The table above shows the impact of VQ-KD with different architectures and codebook sizes.

The experiments use ViT-B/16 without patch aggregation (pretrained for 300 epochs) as the baseline.

The results show:

  • A deeper decoder improves reconstruction performance but reduces codebook usage, leading to worse downstream task performance.
  • Reducing the dimensionality of the codebook search improves the utilization of the codebook.

Ablation Study - Patch Aggregation Strategy

patch aggregation

Next, the authors perform an ablation study on the patch aggregation strategy, and the results show:

  • Using a shallower head (1 or 2 layers) outperforms using a deeper head (3 layers), indicating that shallow heads are more inclined to use the input [CLS] token.
  • Models that apply this strategy outperform baseline models without it, especially in linear probing, showing that it enhances image-level representations.
  • Sharing the MIM head under this strategy helps improve downstream task performance.

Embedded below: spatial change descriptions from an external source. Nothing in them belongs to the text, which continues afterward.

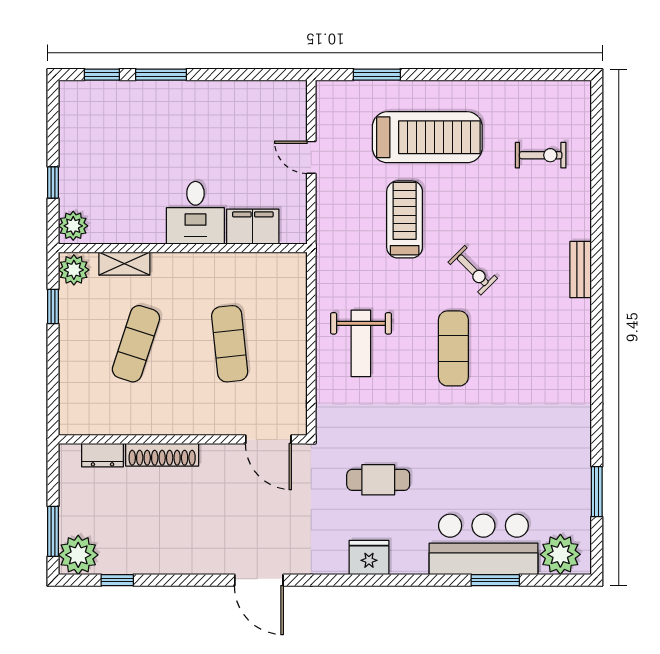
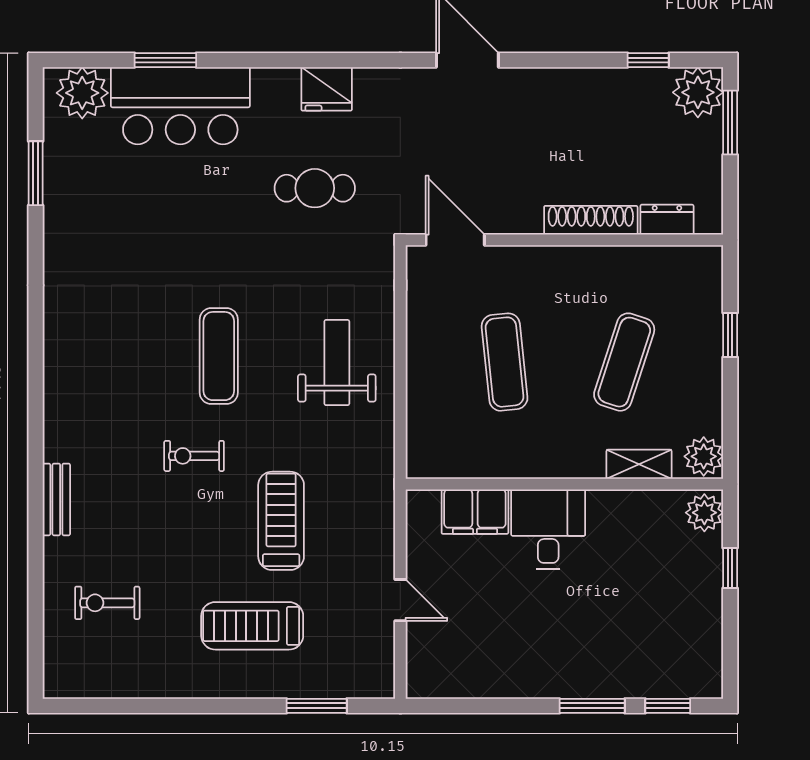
treadmill: (427, 137) -> (252, 626), width x0.73, depth x0.73
treadmill: (405, 219) -> (281, 521), turned 180
exercise bike: (473, 270) -> (194, 456), turned -45
bench: (581, 270) -> (56, 499), moved
window: (53, 307) -> (730, 335), moved

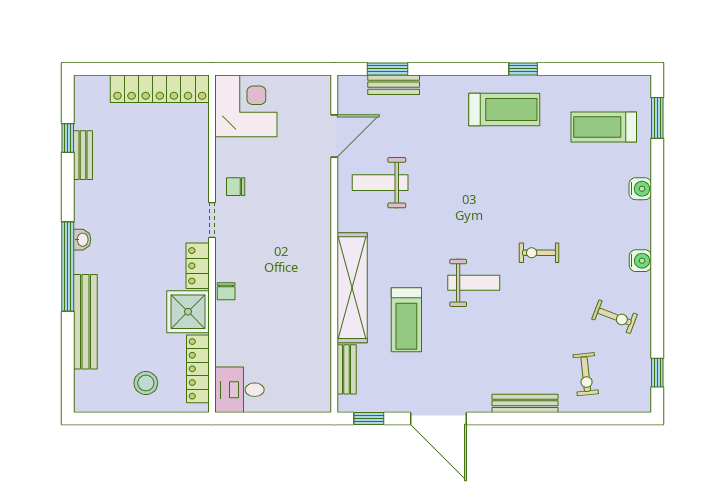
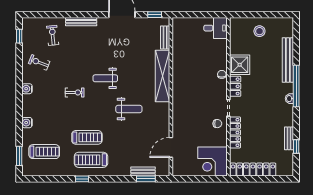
weight bench: (380, 183) -> (129, 109), moved
treadmill: (406, 320) -> (87, 137), moved, turned 90
locker: (198, 369) -> (235, 132), moved

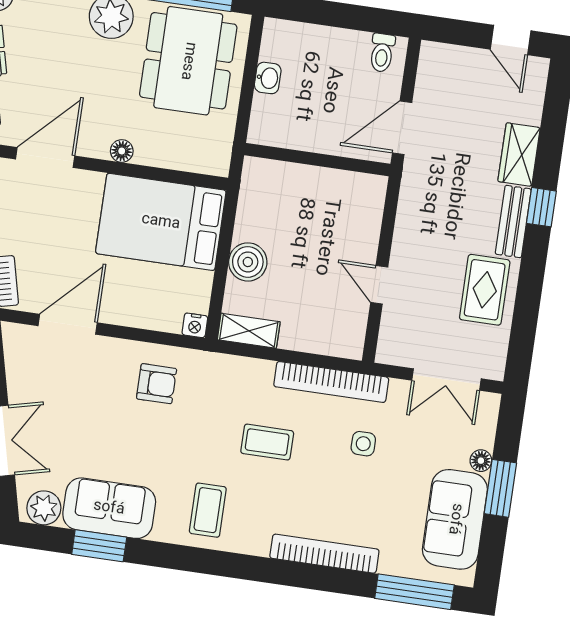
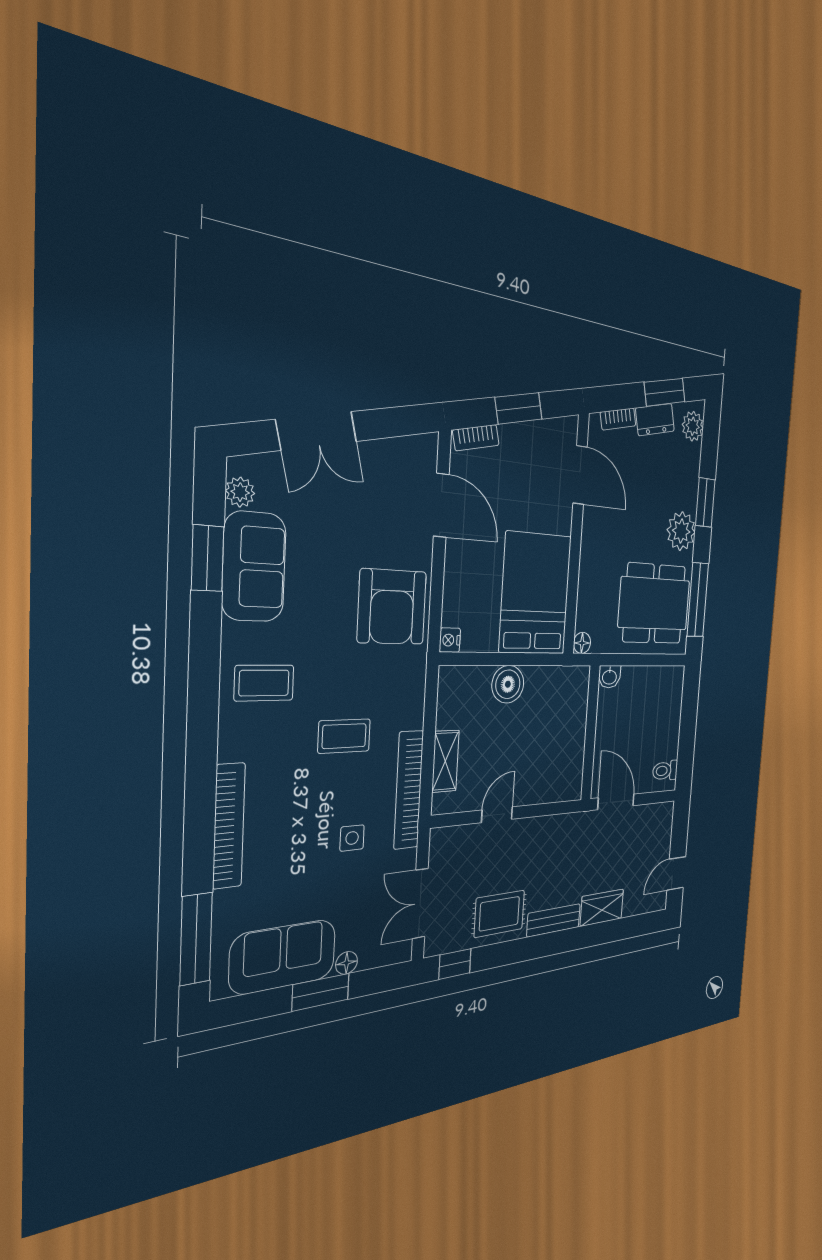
washbasin: (268, 78) -> (609, 677), moved
floor lamp: (122, 151) -> (582, 643), moved
window: (541, 207) -> (455, 964), moved
shelving: (249, 331) -> (445, 761), moved
armchair: (157, 384) -> (392, 607), width x1.88, depth x1.88
coffee table: (267, 442) -> (344, 736), turned 90
plant: (44, 508) -> (240, 492), width x0.73, depth x0.73

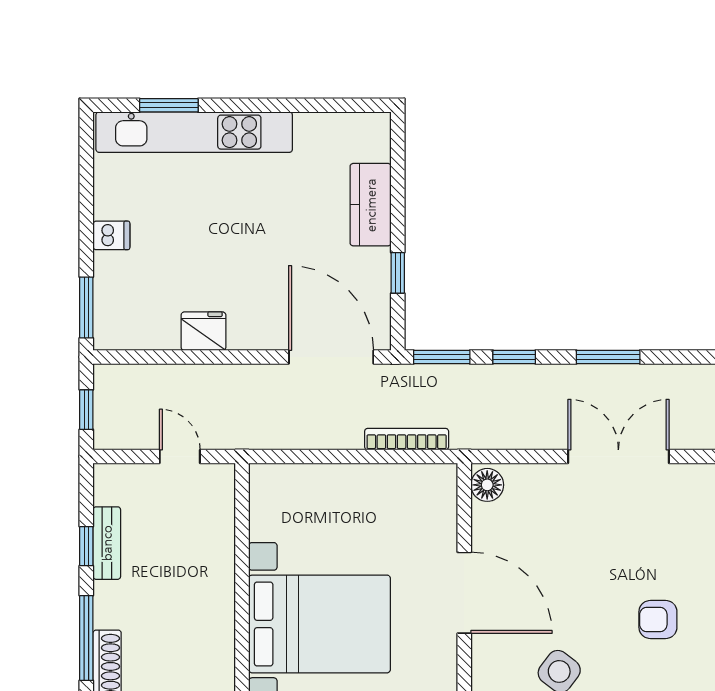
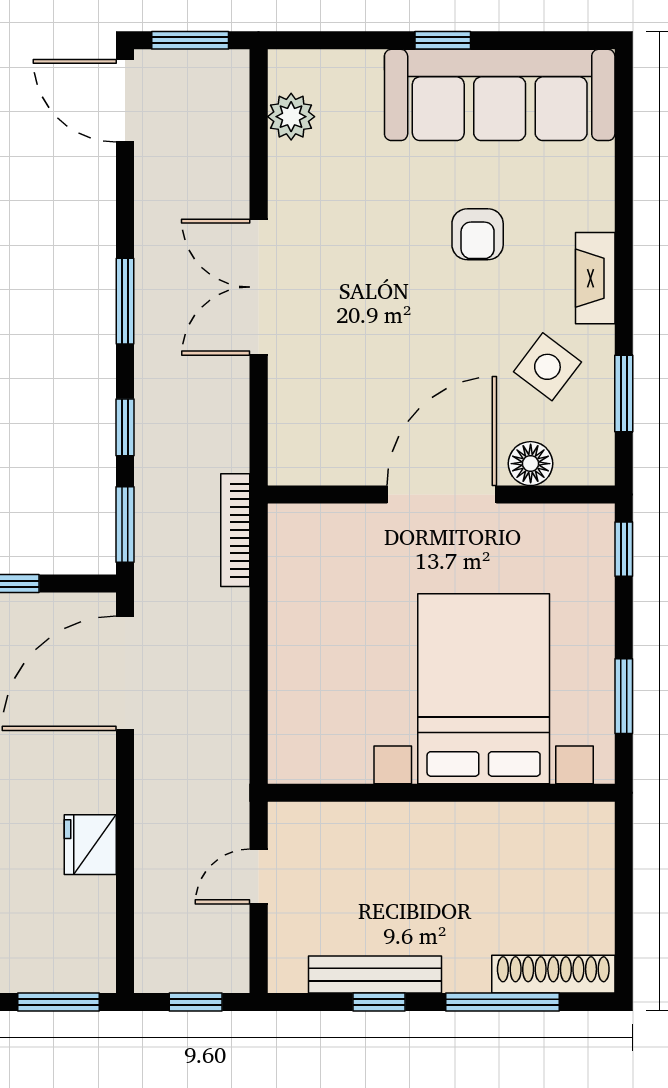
bookcase: (407, 439) -> (235, 530), moved
floor lamp: (487, 485) -> (531, 464), moved
bench: (107, 543) -> (375, 975), width x1.36

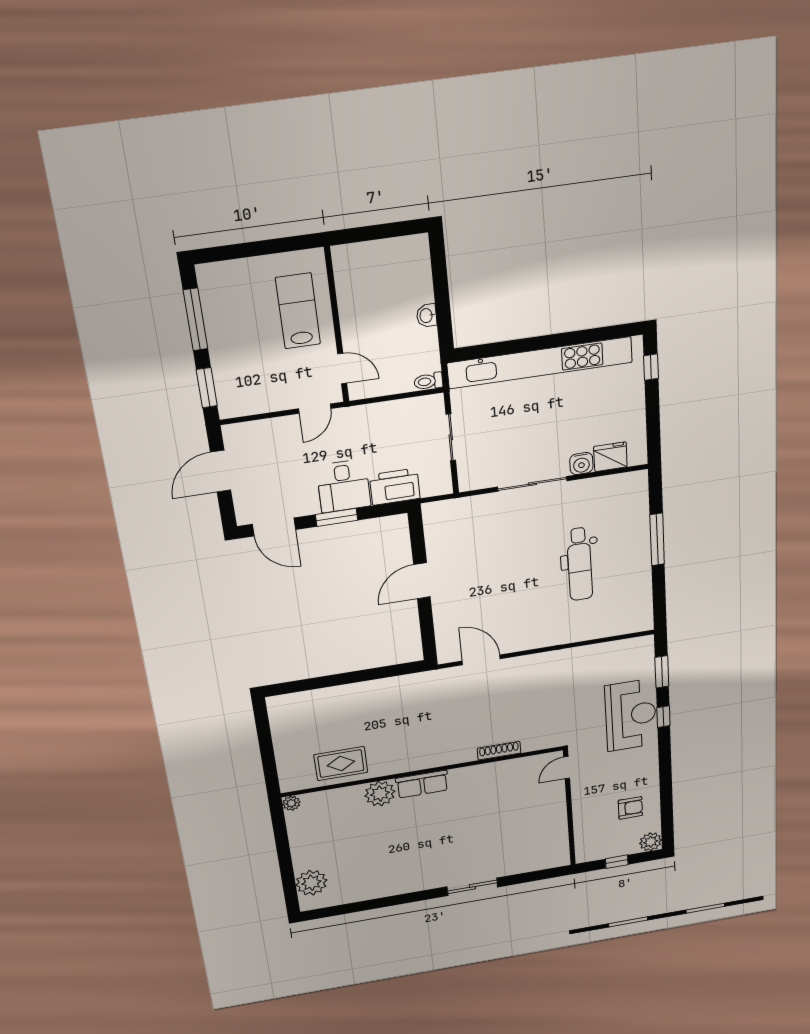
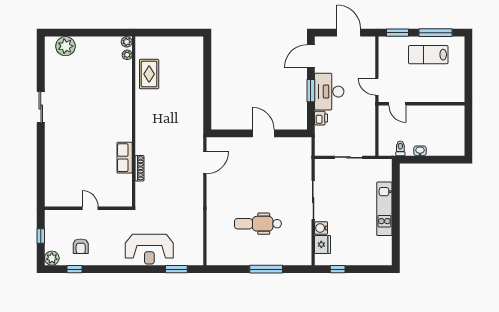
lab bench: (298, 311) -> (428, 55), moved, turned 180
kitchen unit: (540, 363) -> (384, 209), width x0.54
window: (651, 367) -> (338, 269), moved
door: (342, 368) -> (397, 104), hinge flipped
toilet: (428, 381) -> (400, 148), moved
desk: (344, 486) -> (329, 92), width x1.37
printer: (395, 487) -> (321, 118), width x0.53, depth x0.68
window: (663, 717) -> (75, 269), moved
door: (567, 768) -> (90, 208), moved
row of seats: (422, 784) -> (125, 158), moved
plant: (380, 794) -> (127, 55), moved, width x0.53, depth x0.53
sliding door: (472, 887) -> (41, 107), moved

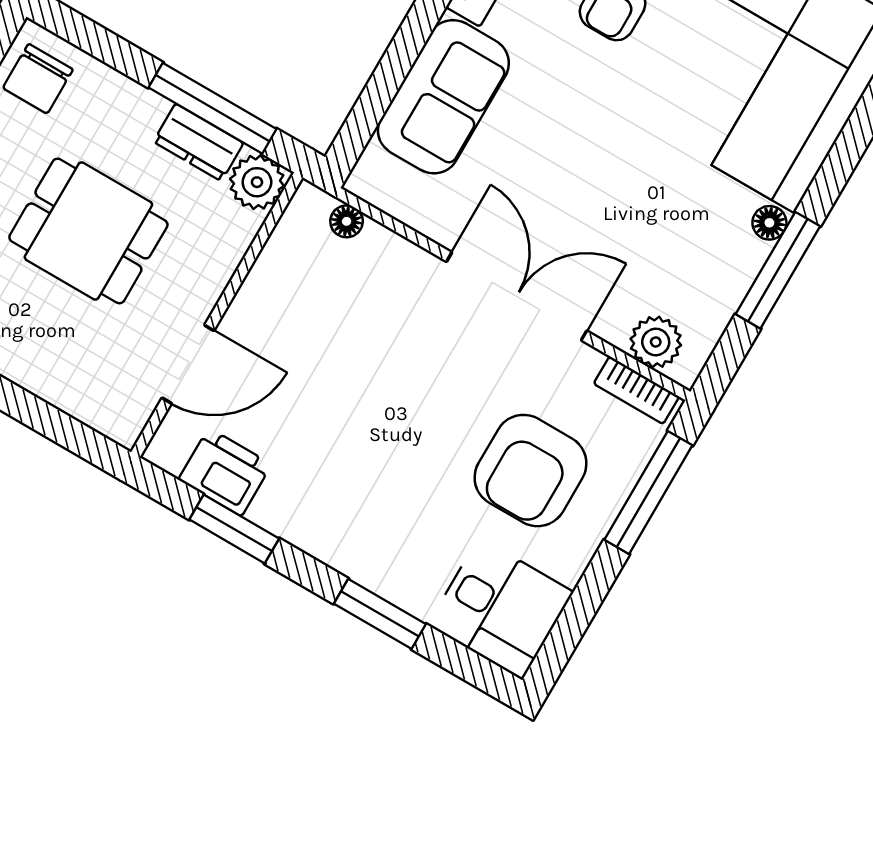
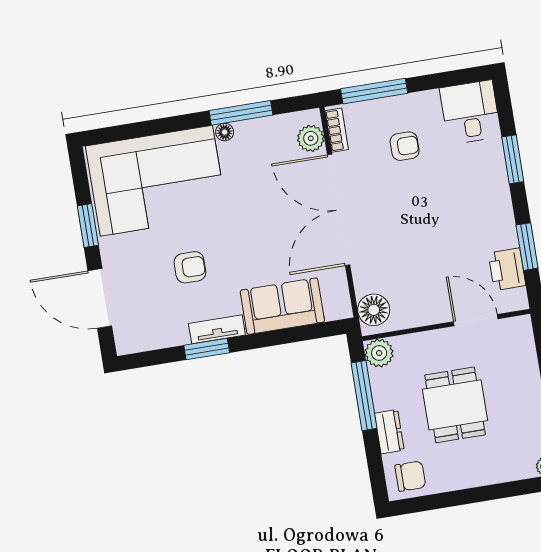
dresser: (198, 142) -> (389, 432), moved
floor lamp: (347, 221) -> (374, 310), width x1.89, depth x1.89
double door: (517, 296) -> (339, 210), width x1.36
armchair: (531, 471) -> (405, 146), width x0.53, depth x0.53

Ablation Study - Teacher Objective Analysis

teacher

The authors compare the VQ-KD performance with DINO and CLIP as teacher models:

  • When DINO is used as the teacher, BEiT v2 achieves 84.4% on ImageNet and 49.2% on ADE20K, both significantly outperforming the original DINO model.
  • When CLIP is used as the teacher, BEiT v2 continues to improve, demonstrating the scalability of VQ-KD.

The gray text in the table indicates the results of fine-tuning the VQ-KD encoder directly on ImageNet. It can be observed that its transfer ability is weaker than the teacher model. However, after adding MIM pretraining, the model surpasses both the teacher and the tokenizer encoder, confirming the advantage of this self-supervised learning method.

Codebook Visualization

codebook

Finally, let’s look at the visualization of the codebook.

The authors use VQ-KD to calculate the discrete codes on the ImageNet-1k validation set, clustering image patches that share the same code together. It can be observed that patches under the same code exhibit similar semantic features. For example, code 7856 corresponds to patches related to "eyes," including eyes of people, cats, dogs, fish, and snakes.

Conclusion

The concept of the codebook is very appealing.

From the current research trends, the codebook is not only useful for image tokenization, helping to train higher-quality visual tokenizers and MIM pretraining, but it is also seen as a powerful method to bridge the multimodal domain. Additionally, by using discrete codes as intermediates, models can directly extract semantic features from large amounts of unlabeled data, reducing reliance on large-scale manual annotations. Domains lacking annotated data might be able to apply the codebook method for self-supervised learning.

Overall, this paper improves BEiT’s pretraining process with VQ-KD, successfully advancing MIM to a higher level of semantic understanding. The patch aggregation mechanism proposed by the authors allows the model to aggregate global information, narrowing the gap between pretraining objectives and downstream applications.